Doug was chosen to select and lead a contingent of fiddlers from Maine for the NPR radio program Prairie Home Companion broadcast live from Bangor, Maine, May 3, 2008:  http://prairiehome.publicradio.org/programs/2008/05/03/
Doug composes and arranges for Old Grey Goose International’s collaborations with other musicians and is a full-time musician, music educator, and concert and program producer based in Maine.

Doug Protsik photo

Eric Rolfson: guitar, mandolin, harmonica and upright bass

Eric grew up in France where he began playing rock and roll music in the mid-1960’s, influenced by the British and American bands of the period. His mother bought him a banjo as a high-school graduation present. He took it with him to Maine in 1969 where he also discovered the mandolin and began playing the traditional music of the region. While teaching in Europe, he wrote a textbook on how to use folksong in the classroom to teach American History and Social Studies. “Folksongs bring history to life,” Rolfson explained. “Because these songs tell a story, you quickly get to the essence of the drama. Live performance, which has immediate emotional impact for students, also helps them retain detail,” Rolfson noted. Rolfson currently works at the University of Maine as vice president for development.

Eric Rolfson photo

Bennett Konesni: guitar, banjo and upright bass

Bennett Konesni was raised in Maine and was naturally drawn into the strong communities of old-time music, sailing, and farming in the area.  At thirteen he shipped as a deckhand aboard local schooners, sailing Penobscot Bay and learning the traditional work songs of the tall ships as he raised sails and hauled anchor.  Later, at Middlebury College, Bennett co-founded the student farm and spent six months studying Zulu farming songs in South Africa.  He was awarded a Thomas J Watson fellowship to spend a postgraduate year in Tanzania, Ghana, Mongolia, Vietnam, Switzerland, and Holland studying worksongs of sea, field and steppe. This included 9 weeks of research in Khovd Aimag, Mongolia.  

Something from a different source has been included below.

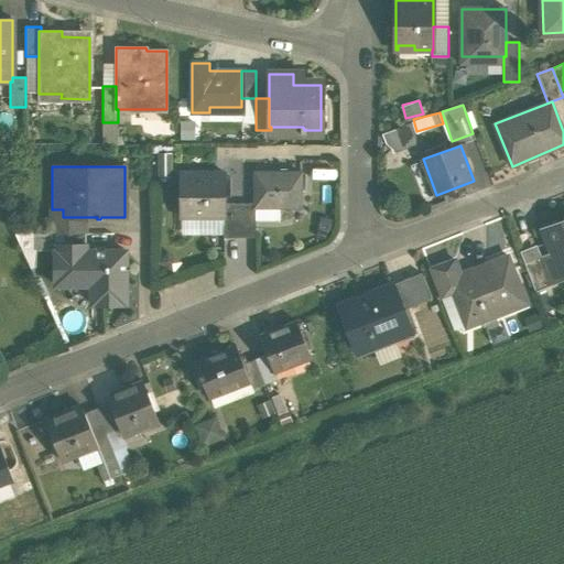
[(224,173),(180,173),(180,217),(224,217),(224,204),(224,173)]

More recently Bennett co-founded Sylvester Manor, a 243-acre educational farm on Shelter Island, NY.  In addition to long-range strategic planning and outreach for the organization, his roles include teaching worksongs to the farm crew and directing the annual fall festival “Plant & Sing”, which brings the community to the farm to complete two week’s worth of garlic shucking and planting in a single morning, all while singing.  Bennett has given a Ted talk about his work, and speaks, teaches, and performs regularly throughout North America individually and as parts of several bands.  He and his wife Edith are building a homestead of their own in Belfast, Maine.